[Activity]
Update the text in the records below by replacing every "Natur line" with "Natur Line" and keeping all else unchanged. Leave the pictures out of your answer.

[Extracted material]
········
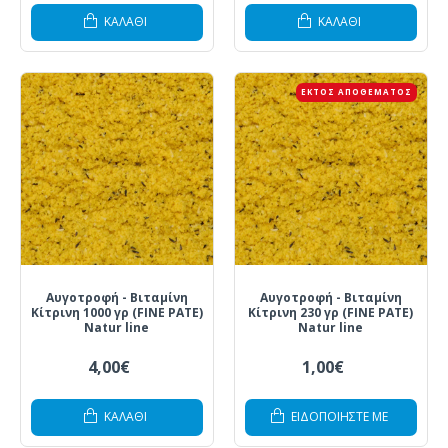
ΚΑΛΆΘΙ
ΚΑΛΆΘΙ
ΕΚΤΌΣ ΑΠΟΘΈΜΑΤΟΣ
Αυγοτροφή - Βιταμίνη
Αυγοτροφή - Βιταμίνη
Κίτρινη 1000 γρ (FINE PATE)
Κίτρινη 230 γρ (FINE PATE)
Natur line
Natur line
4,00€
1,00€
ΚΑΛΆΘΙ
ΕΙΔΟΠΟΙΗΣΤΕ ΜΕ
········
[Result of the task]
ΚΑΛΆΘΙ
ΚΑΛΆΘΙ
ΕΚΤΌΣ ΑΠΟΘΈΜΑΤΟΣ
Αυγοτροφή - Βιταμίνη
Αυγοτροφή - Βιταμίνη
Κίτρινη 1000 γρ (FINE PATE)
Κίτρινη 230 γρ (FINE PATE)
Natur Line
Natur Line
4,00€
1,00€
ΚΑΛΆΘΙ
ΕΙΔΟΠΟΙΗΣΤΕ ΜΕ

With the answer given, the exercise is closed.